On 5/13/2015 12:07 PM, Didier Juges wrote:
"Our life cycle management program assures you of a dependable, quality
source of obsolete IC's forever. "
No mention that the price may go up exponentially each time you ask for a
quote, and don't try to buy two dozens. They probably won't make a run for
much less than several thousand pieces, and there will be steep lot
charges in addition to a very high unit price.
Been there, done that...
Didier KO4BB
Oh they'll do a few dozen, you'll just pay for a whole wafer...
...each time ;-)
--
mailto:oz@ozindfw.net
Oz
POB 93167
Southlake, TX 76092 (Near DFW Airport)
In message 6.2.5.6.2.20150513113523.072f25d0@comcast.net, "Marv @ Home" writes:
Aside, there are private fabrication houses that make short runs of
obsolete chips [...]
Ehh, dudes... a m68k compatible chip is not unobtanium.
Besides, the HP3458A is written mostly in K&R style C, using
IEEE floating point so porting it to another chip is not a big deal.
--
Poul-Henning Kamp | UNIX since Zilog Zeus 3.20
phk@FreeBSD.ORG | TCP/IP since RFC 956
FreeBSD committer | BSD since 4.3-tahoe
Never attribute to malice what can adequately be explained by incompetence.
On 5/13/2015 1:02 PM, Poul-Henning Kamp wrote:
In message 6.2.5.6.2.20150513113523.072f25d0@comcast.net, "Marv @ Home" writes:
Aside, there are private fabrication houses that make short runs of
obsolete chips [...]
Ehh, dudes... a m68k compatible chip is not unobtanium.
Besides, the HP3458A is written mostly in K&R style C, using
IEEE floating point so porting it to another chip is not a big deal.

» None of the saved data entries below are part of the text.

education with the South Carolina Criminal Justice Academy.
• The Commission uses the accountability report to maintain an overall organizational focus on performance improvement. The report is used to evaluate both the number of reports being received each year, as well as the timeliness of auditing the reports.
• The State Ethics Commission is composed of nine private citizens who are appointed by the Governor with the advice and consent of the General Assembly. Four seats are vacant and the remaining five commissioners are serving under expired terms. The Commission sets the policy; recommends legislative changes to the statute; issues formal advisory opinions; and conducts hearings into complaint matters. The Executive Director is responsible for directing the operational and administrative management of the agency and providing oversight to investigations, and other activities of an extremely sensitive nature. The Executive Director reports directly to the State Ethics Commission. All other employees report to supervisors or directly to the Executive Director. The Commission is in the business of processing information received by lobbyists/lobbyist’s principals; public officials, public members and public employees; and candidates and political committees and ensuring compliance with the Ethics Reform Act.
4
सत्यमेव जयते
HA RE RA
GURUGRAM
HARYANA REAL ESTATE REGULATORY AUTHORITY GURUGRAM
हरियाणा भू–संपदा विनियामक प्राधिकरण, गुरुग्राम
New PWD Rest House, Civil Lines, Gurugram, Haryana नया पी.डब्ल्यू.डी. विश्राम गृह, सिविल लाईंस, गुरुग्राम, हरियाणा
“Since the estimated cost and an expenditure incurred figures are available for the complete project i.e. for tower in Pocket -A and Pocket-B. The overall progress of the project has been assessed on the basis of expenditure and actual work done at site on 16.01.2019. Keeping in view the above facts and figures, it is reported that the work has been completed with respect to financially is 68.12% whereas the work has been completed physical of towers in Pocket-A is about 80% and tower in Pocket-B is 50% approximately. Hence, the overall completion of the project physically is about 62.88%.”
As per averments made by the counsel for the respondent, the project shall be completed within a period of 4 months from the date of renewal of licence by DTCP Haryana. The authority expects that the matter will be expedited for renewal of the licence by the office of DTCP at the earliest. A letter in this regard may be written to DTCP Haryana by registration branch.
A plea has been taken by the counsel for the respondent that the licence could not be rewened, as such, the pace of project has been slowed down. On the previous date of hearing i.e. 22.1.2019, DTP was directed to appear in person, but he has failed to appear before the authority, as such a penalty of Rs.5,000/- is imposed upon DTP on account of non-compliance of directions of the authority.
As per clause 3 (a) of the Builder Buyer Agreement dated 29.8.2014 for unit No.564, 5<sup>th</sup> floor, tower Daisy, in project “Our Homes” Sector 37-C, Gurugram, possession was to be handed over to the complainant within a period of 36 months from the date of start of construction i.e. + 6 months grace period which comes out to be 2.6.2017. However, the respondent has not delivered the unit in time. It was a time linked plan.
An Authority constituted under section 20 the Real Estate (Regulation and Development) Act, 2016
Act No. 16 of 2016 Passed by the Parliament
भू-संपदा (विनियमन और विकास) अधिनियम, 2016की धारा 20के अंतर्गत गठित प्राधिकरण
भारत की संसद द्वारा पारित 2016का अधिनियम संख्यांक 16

And now that you mention it, there are FPGA/ASIC 68K cores as well.
--
mailto:oz@ozindfw.net
Oz
POB 93167
Southlake, TX 76092 (Near DFW Airport)
On 13/05/2015 15:10, Oz-in-DFW wrote:
On 5/13/2015 1:02 PM, Poul-Henning Kamp wrote:
In message 6.2.5.6.2.20150513113523.072f25d0@comcast.net, "Marv @ Home" writes:
Aside, there are private fabrication houses that make short runs of
obsolete chips [...]
Ehh, dudes... a m68k compatible chip is not unobtanium.
Besides, the HP3458A is written mostly in K&R style C, using
IEEE floating point so porting it to another chip is not a big deal.

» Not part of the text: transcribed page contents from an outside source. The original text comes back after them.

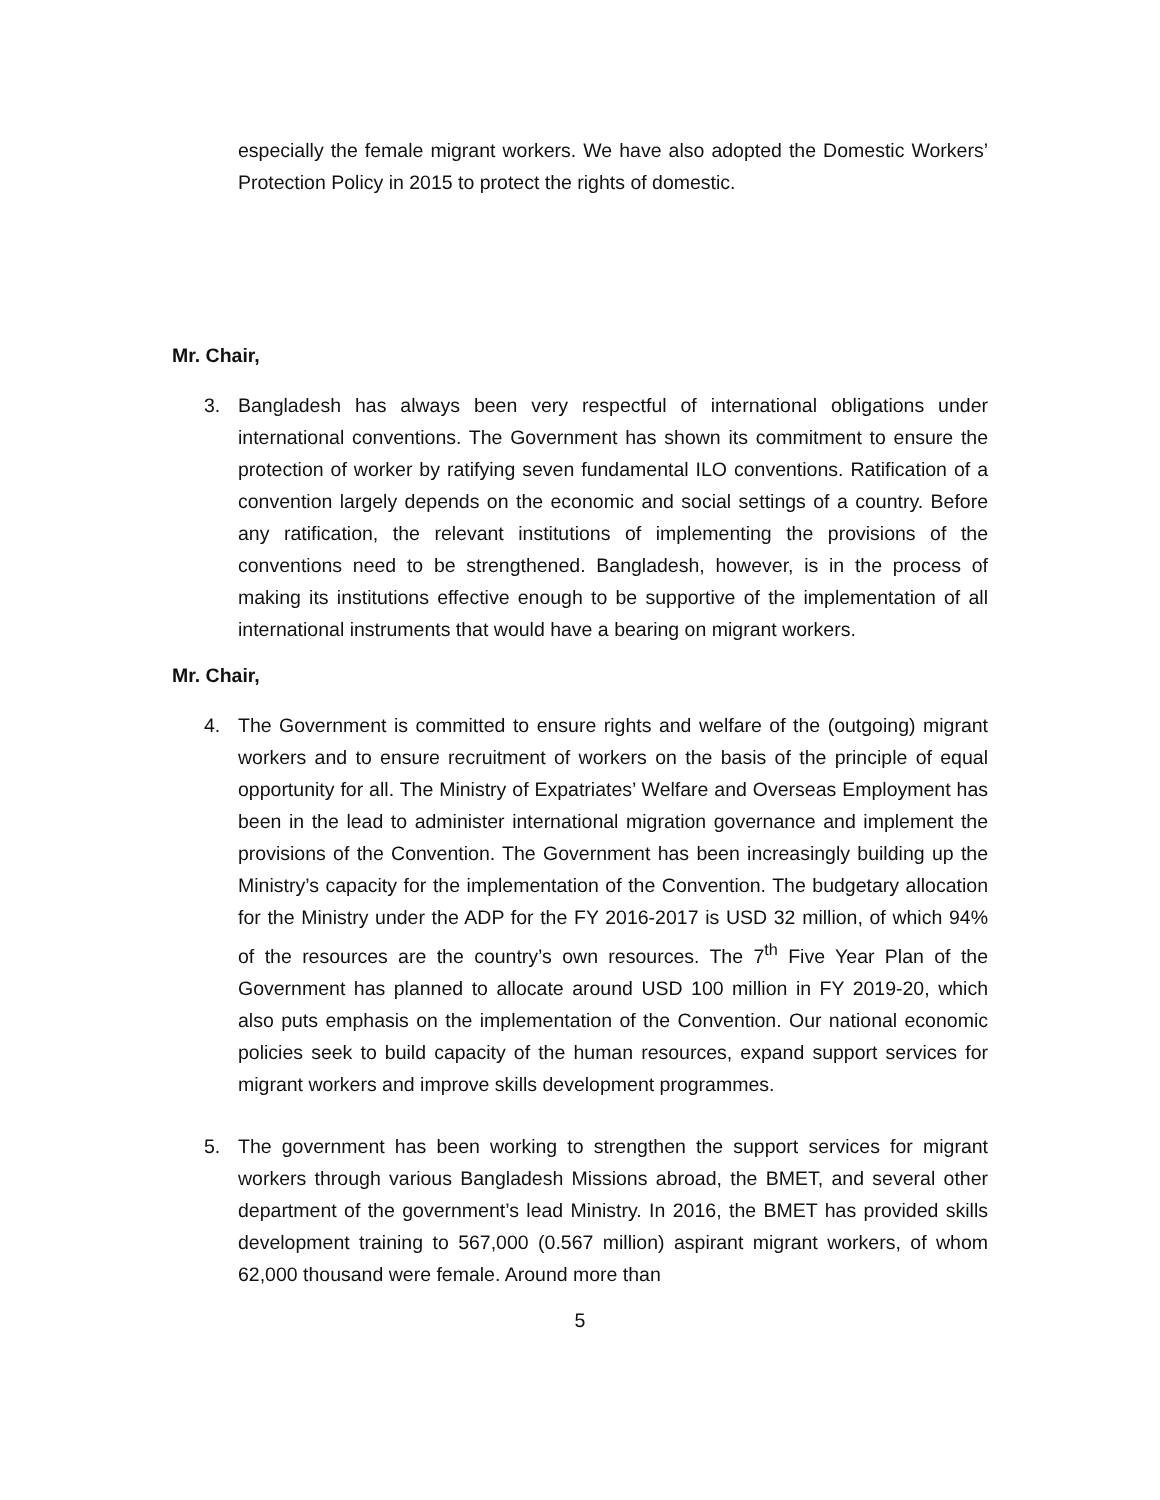especially the female migrant workers. We have also adopted the Domestic Workers’ Protection Policy in 2015 to protect the rights of domestic.
Mr. Chair,
3. Bangladesh has always been very respectful of international obligations under international conventions. The Government has shown its commitment to ensure the protection of worker by ratifying seven fundamental ILO conventions. Ratification of a convention largely depends on the economic and social settings of a country. Before any ratification, the relevant institutions of implementing the provisions of the conventions need to be strengthened. Bangladesh, however, is in the process of making its institutions effective enough to be supportive of the implementation of all international instruments that would have a bearing on migrant workers.
Mr. Chair,
4. The Government is committed to ensure rights and welfare of the (outgoing) migrant workers and to ensure recruitment of workers on the basis of the principle of equal opportunity for all. The Ministry of Expatriates’ Welfare and Overseas Employment has been in the lead to administer international migration governance and implement the provisions of the Convention. The Government has been increasingly building up the Ministry’s capacity for the implementation of the Convention. The budgetary allocation for the Ministry under the ADP for the FY 2016-2017 is USD 32 million, of which 94% of the resources are the country’s own resources. The 7<sup>th</sup> Five Year Plan of the Government has planned to allocate around USD 100 million in FY 2019-20, which also puts emphasis on the implementation of the Convention. Our national economic policies seek to build capacity of the human resources, expand support services for migrant workers and improve skills development programmes.
5. The government has been working to strengthen the support services for migrant workers through various Bangladesh Missions abroad, the BMET, and several other department of the government’s lead Ministry. In 2016, the BMET has provided skills development training to 567,000 (0.567 million) aspirant migrant workers, of whom 62,000 thousand were female. Around more than
5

And now that you mention it, there are FPGA/ASIC 68K cores as well.
And now we returned to an emulated version of the original core, as my
joke predicted.... :D
Daniel
Yes, these folks do not market like the commercial side but there is a small industry supplying obsolete parts. They are not usually not focused to sell to the public. Sometimes, they just hunt around for NOS stored in some forgotten warehouse, then they test components to insure like new functionality.
https://www.rocelec.com/obsolete-semiconductor-manufacturing/
http://www.xtremesemi.com/company_info.htm
http://www.rfcafe.com/vendors/components/obsolete-components.htm
As others have suggested, it likely will not be not cheap, so the cost to maintain old devices with obsolescent parts over the total cost of a redesign has to be a strong consideration.

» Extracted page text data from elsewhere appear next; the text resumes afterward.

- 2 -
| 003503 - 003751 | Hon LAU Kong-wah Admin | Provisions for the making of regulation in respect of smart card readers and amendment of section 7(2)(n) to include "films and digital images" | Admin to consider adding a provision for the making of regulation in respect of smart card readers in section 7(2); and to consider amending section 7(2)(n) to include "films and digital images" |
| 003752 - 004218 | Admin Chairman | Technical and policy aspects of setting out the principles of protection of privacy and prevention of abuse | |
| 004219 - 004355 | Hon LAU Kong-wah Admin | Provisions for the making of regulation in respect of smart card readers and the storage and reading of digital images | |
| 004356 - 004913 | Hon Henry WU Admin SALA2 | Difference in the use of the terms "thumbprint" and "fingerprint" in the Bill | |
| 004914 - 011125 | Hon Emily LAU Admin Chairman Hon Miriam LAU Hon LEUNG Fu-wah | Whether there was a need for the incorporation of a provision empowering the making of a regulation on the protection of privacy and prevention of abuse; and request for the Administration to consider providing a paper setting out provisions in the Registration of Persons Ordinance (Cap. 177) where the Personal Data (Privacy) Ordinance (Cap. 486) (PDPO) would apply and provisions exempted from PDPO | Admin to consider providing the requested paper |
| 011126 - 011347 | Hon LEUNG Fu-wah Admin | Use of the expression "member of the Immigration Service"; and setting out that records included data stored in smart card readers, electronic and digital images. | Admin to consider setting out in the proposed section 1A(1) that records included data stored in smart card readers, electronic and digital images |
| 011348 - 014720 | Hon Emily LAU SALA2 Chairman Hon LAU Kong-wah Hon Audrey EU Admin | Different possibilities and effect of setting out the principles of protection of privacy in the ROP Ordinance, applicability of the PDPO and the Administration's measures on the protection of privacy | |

----- Original Message -----
From: "Daniel Mendes" dmendesf@gmail.com
To: "Discussion of precise voltage measurement" volt-nuts@febo.com
Sent: Wednesday, May 13, 2015 12:55:30 PM
Subject: Re: [volt-nuts] "WAY too expensive for even Keysight to redesign"
From the site you linked: "Our life cycle management program assures
you of a dependable, quality source of obsolete IC's forever. "
Now it was my turn of having a good laugh.. thanks for that, I didn´t
knew that this service existed.
Daniel
Sorry folks, sent too fast. Errors corrected.
Yes, these folks do not market like the commercial side but there is a small industry supplying obsolete parts. They are not focused to sell to the public. Sometimes, they just hunt around for NOS stored in some forgotten warehouse, then they test components to insure like new functionality.
https://www.rocelec.com/obsolete-semiconductor-manufacturing/
http://www.xtremesemi.com/company_info.htm
http://www.rfcafe.com/vendors/components/obsolete-components.htm
As others have suggested, it likely will not be cheap, so the cost to maintain old devices with obsolescent parts over the total cost of a redesign has to be a strong consideration.